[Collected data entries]

* * *

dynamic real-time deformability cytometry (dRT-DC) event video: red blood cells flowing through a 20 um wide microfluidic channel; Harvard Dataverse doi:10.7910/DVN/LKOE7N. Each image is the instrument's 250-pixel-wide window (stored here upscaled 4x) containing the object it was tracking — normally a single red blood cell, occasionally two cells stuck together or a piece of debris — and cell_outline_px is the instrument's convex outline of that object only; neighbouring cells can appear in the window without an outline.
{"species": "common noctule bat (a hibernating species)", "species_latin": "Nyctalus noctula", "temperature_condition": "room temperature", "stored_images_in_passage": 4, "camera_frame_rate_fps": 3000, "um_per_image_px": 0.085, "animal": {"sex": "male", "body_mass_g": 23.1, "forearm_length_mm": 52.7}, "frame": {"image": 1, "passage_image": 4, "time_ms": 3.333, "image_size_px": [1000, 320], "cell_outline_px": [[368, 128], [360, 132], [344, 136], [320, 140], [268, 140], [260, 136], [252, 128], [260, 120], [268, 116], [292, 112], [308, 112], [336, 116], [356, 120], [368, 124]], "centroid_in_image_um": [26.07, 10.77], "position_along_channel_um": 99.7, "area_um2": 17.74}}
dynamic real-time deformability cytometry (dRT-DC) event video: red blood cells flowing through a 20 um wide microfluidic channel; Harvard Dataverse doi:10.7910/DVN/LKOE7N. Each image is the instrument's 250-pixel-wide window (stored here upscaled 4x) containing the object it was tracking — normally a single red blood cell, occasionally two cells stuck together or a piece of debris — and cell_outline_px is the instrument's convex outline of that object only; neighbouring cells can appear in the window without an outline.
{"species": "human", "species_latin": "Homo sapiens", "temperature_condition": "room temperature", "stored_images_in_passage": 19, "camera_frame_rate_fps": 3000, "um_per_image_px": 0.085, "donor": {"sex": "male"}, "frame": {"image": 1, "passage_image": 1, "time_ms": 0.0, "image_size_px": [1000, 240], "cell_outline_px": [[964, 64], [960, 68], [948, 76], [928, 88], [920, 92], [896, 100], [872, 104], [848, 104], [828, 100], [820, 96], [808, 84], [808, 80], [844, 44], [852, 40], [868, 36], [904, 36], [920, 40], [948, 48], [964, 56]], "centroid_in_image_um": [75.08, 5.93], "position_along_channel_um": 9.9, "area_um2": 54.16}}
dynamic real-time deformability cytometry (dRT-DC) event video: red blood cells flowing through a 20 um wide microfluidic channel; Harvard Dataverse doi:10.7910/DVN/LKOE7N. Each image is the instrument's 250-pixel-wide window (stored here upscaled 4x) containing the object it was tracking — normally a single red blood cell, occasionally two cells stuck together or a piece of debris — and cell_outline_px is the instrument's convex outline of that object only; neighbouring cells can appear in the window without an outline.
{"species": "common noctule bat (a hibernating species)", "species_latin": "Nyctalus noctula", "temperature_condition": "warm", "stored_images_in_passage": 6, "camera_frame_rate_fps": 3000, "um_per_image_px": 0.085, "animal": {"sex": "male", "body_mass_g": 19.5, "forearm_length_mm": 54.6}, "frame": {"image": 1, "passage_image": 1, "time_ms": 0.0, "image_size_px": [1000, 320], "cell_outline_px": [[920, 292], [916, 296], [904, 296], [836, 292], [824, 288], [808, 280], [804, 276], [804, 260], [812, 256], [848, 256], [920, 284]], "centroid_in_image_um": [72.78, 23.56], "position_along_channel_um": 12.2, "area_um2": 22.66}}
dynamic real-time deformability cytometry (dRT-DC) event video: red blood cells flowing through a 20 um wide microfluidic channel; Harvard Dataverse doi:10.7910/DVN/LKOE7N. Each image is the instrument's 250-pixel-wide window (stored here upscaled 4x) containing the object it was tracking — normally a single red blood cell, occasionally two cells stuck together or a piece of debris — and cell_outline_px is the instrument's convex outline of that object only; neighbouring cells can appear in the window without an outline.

* * *

→ AIM OF THE TASK
The listing above must be transcribed exactly, line by line.

→ TASK ANSWER
dynamic real-time deformability cytometry (dRT-DC) event video: red blood cells flowing through a 20 um wide microfluidic channel; Harvard Dataverse doi:10.7910/DVN/LKOE7N. Each image is the instrument's 250-pixel-wide window (stored here upscaled 4x) containing the object it was tracking — normally a single red blood cell, occasionally two cells stuck together or a piece of debris — and cell_outline_px is the instrument's convex outline of that object only; neighbouring cells can appear in the window without an outline.
{"species": "common noctule bat (a hibernating species)", "species_latin": "Nyctalus noctula", "temperature_condition": "room temperature", "stored_images_in_passage": 4, "camera_frame_rate_fps": 3000, "um_per_image_px": 0.085, "animal": {"sex": "male", "body_mass_g": 23.1, "forearm_length_mm": 52.7}, "frame": {"image": 1, "passage_image": 4, "time_ms": 3.333, "image_size_px": [1000, 320], "cell_outline_px": [[368, 128], [360, 132], [344, 136], [320, 140], [268, 140], [260, 136], [252, 128], [260, 120], [268, 116], [292, 112], [308, 112], [336, 116], [356, 120], [368, 124]], "centroid_in_image_um": [26.07, 10.77], "position_along_channel_um": 99.7, "area_um2": 17.74}}
dynamic real-time deformability cytometry (dRT-DC) event video: red blood cells flowing through a 20 um wide microfluidic channel; Harvard Dataverse doi:10.7910/DVN/LKOE7N. Each image is the instrument's 250-pixel-wide window (stored here upscaled 4x) containing the object it was tracking — normally a single red blood cell, occasionally two cells stuck together or a piece of debris — and cell_outline_px is the instrument's convex outline of that object only; neighbouring cells can appear in the window without an outline.
{"species": "human", "species_latin": "Homo sapiens", "temperature_condition": "room temperature", "stored_images_in_passage": 19, "camera_frame_rate_fps": 3000, "um_per_image_px": 0.085, "donor": {"sex": "male"}, "frame": {"image": 1, "passage_image": 1, "time_ms": 0.0, "image_size_px": [1000, 240], "cell_outline_px": [[964, 64], [960, 68], [948, 76], [928, 88], [920, 92], [896, 100], [872, 104], [848, 104], [828, 100], [820, 96], [808, 84], [808, 80], [844, 44], [852, 40], [868, 36], [904, 36], [920, 40], [948, 48], [964, 56]], "centroid_in_image_um": [75.08, 5.93], "position_along_channel_um": 9.9, "area_um2": 54.16}}
dynamic real-time deformability cytometry (dRT-DC) event video: red blood cells flowing through a 20 um wide microfluidic channel; Harvard Dataverse doi:10.7910/DVN/LKOE7N. Each image is the instrument's 250-pixel-wide window (stored here upscaled 4x) containing the object it was tracking — normally a single red blood cell, occasionally two cells stuck together or a piece of debris — and cell_outline_px is the instrument's convex outline of that object only; neighbouring cells can appear in the window without an outline.
{"species": "common noctule bat (a hibernating species)", "species_latin": "Nyctalus noctula", "temperature_condition": "warm", "stored_images_in_passage": 6, "camera_frame_rate_fps": 3000, "um_per_image_px": 0.085, "animal": {"sex": "male", "body_mass_g": 19.5, "forearm_length_mm": 54.6}, "frame": {"image": 1, "passage_image": 1, "time_ms": 0.0, "image_size_px": [1000, 320], "cell_outline_px": [[920, 292], [916, 296], [904, 296], [836, 292], [824, 288], [808, 280], [804, 276], [804, 260], [812, 256], [848, 256], [920, 284]], "centroid_in_image_um": [72.78, 23.56], "position_along_channel_um": 12.2, "area_um2": 22.66}}
dynamic real-time deformability cytometry (dRT-DC) event video: red blood cells flowing through a 20 um wide microfluidic channel; Harvard Dataverse doi:10.7910/DVN/LKOE7N. Each image is the instrument's 250-pixel-wide window (stored here upscaled 4x) containing the object it was tracking — normally a single red blood cell, occasionally two cells stuck together or a piece of debris — and cell_outline_px is the instrument's convex outline of that object only; neighbouring cells can appear in the window without an outline.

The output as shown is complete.